### WHAT TO WORK ON:
Retype all of the data below word for word, but leave out the pictures.

### MATERIAL FOR THIS TASK:
--------
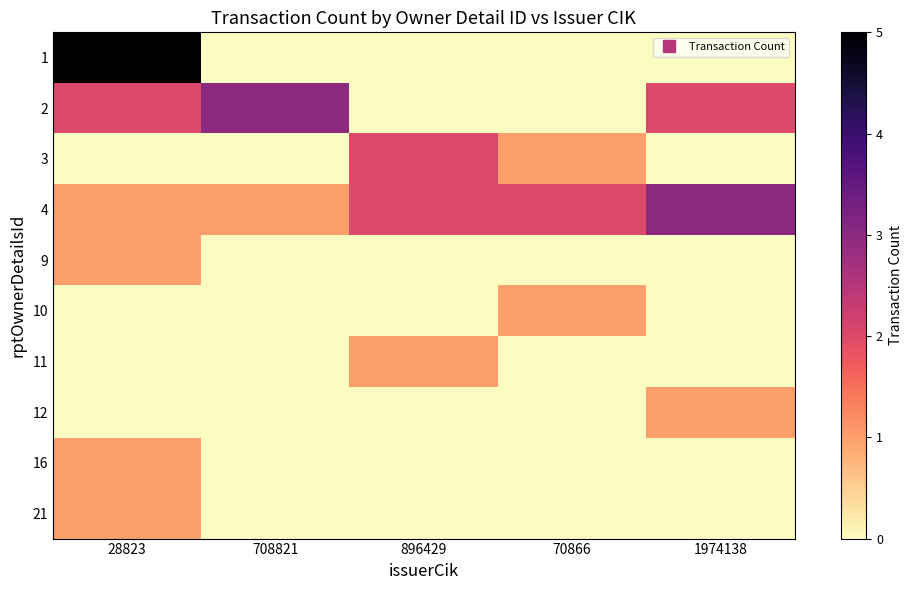

Reading left to right, extract all data points from this chart.

1: 28823=5	708821=0	896429=0	70866=0	1974138=0
2: 28823=2	708821=3	896429=0	70866=0	1974138=2
3: 28823=0	708821=0	896429=2	70866=1	1974138=0
4: 28823=1	708821=1	896429=2	70866=2	1974138=3
9: 28823=1	708821=0	896429=0	70866=0	1974138=0
10: 28823=0	708821=0	896429=0	70866=1	1974138=0
11: 28823=0	708821=0	896429=1	70866=0	1974138=0
12: 28823=0	708821=0	896429=0	70866=0	1974138=1
16: 28823=1	708821=0	896429=0	70866=0	1974138=0
21: 28823=1	708821=0	896429=0	70866=0	1974138=0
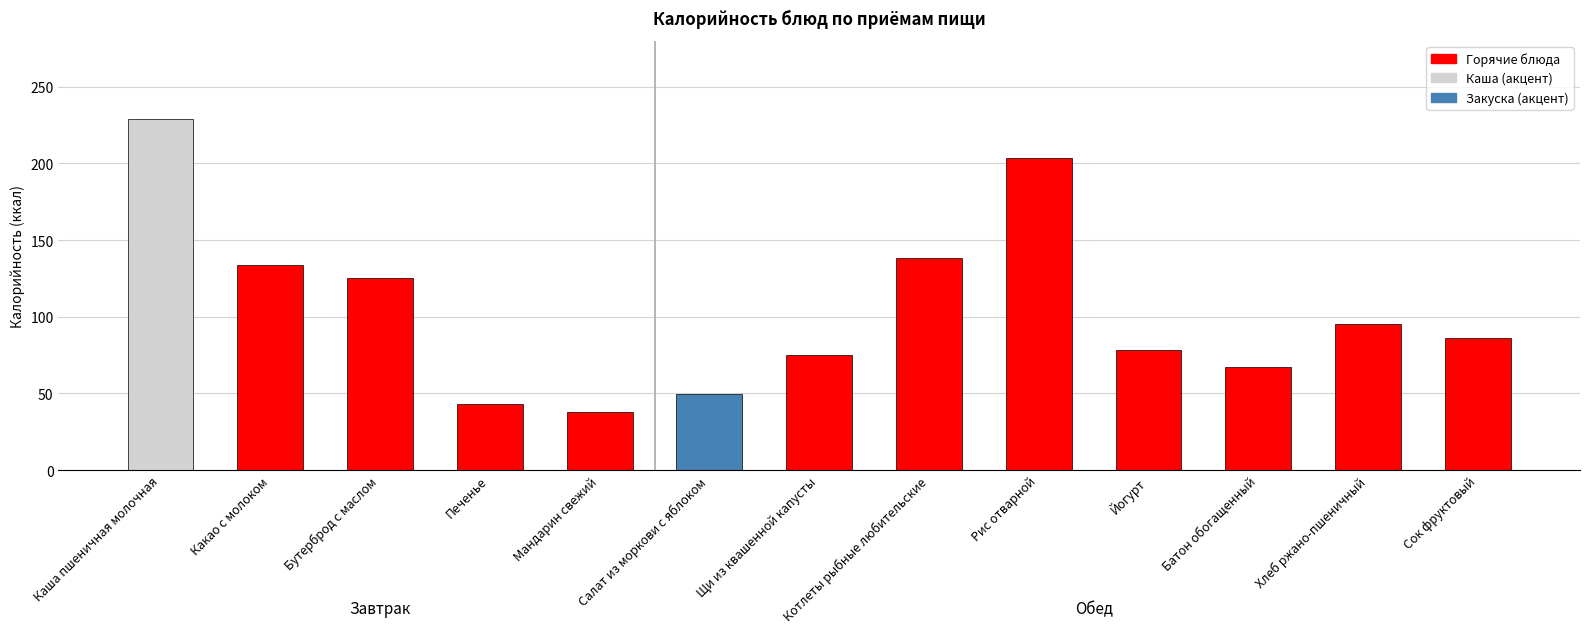

True or false: the data shows 43.0 at Печенье.

True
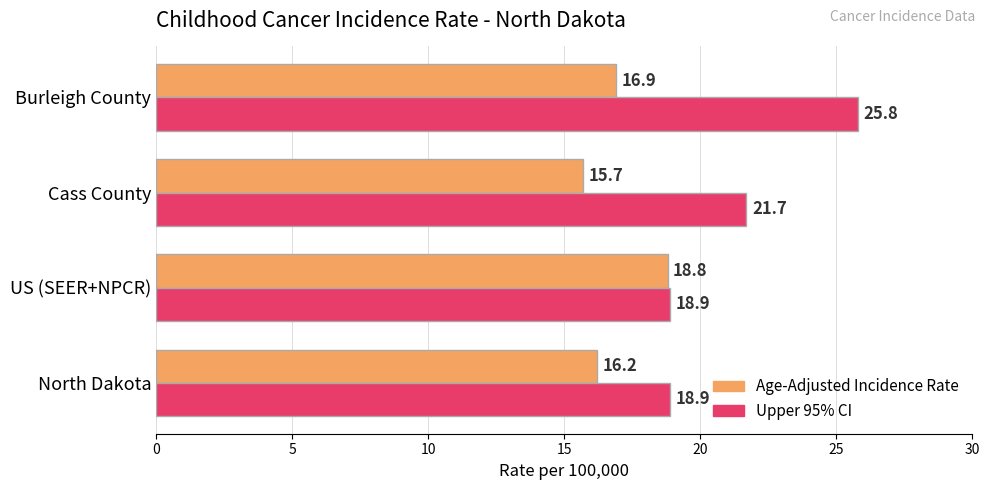

The value of Upper 95% CI at North Dakota is 30.8. True or false?

False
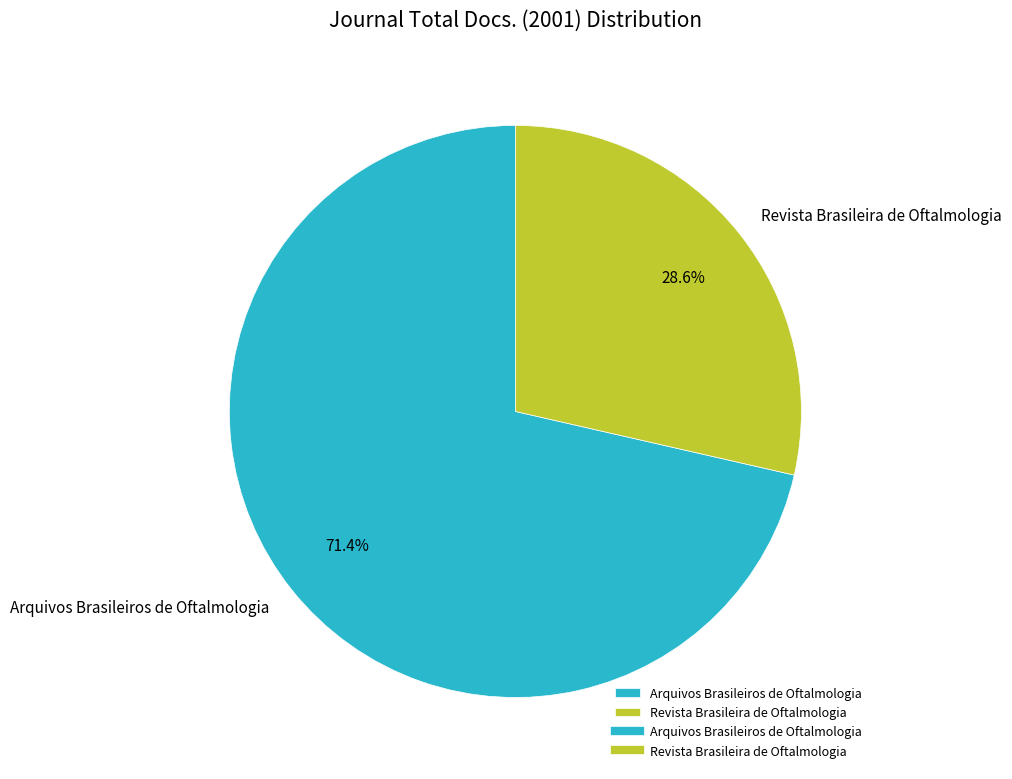

Count the number of slices in the pie.

2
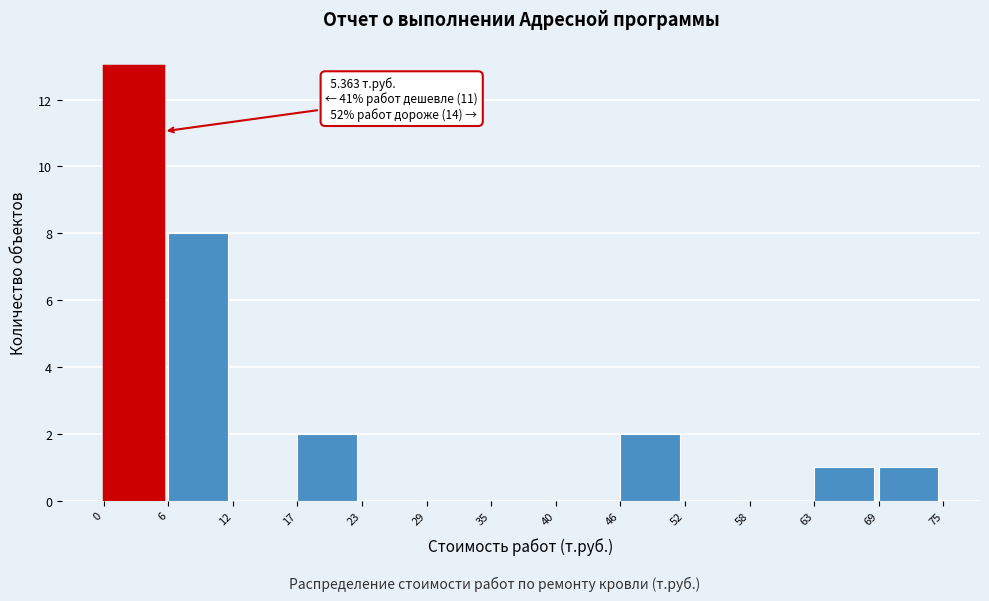

Which range on the x-axis has the tallest bar?

0 to 6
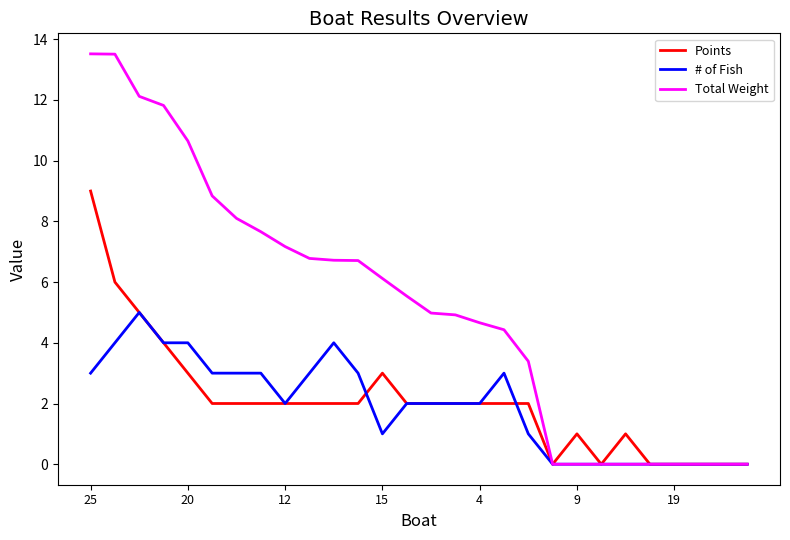

What is the sum of all # of Fish values?

54.0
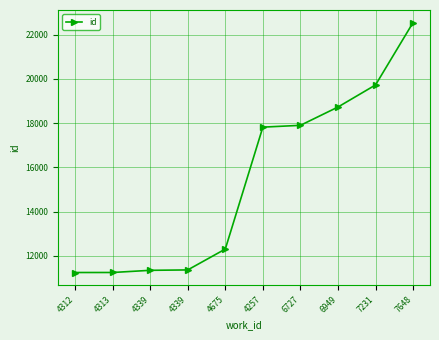

How many distinct data groups are displayed?

1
--------
### RESULT FOR THIS EXERCISE:
Reading left to right, extract all data points from this chart.

1: 28823=5	708821=0	896429=0	70866=0	1974138=0
2: 28823=2	708821=3	896429=0	70866=0	1974138=2
3: 28823=0	708821=0	896429=2	70866=1	1974138=0
4: 28823=1	708821=1	896429=2	70866=2	1974138=3
9: 28823=1	708821=0	896429=0	70866=0	1974138=0
10: 28823=0	708821=0	896429=0	70866=1	1974138=0
11: 28823=0	708821=0	896429=1	70866=0	1974138=0
12: 28823=0	708821=0	896429=0	70866=0	1974138=1
16: 28823=1	708821=0	896429=0	70866=0	1974138=0
21: 28823=1	708821=0	896429=0	70866=0	1974138=0

True or false: the data shows 43.0 at Печенье.

True

The value of Upper 95% CI at North Dakota is 30.8. True or false?

False

Count the number of slices in the pie.

2

Which range on the x-axis has the tallest bar?

0 to 6

What is the sum of all # of Fish values?

54.0

How many distinct data groups are displayed?

1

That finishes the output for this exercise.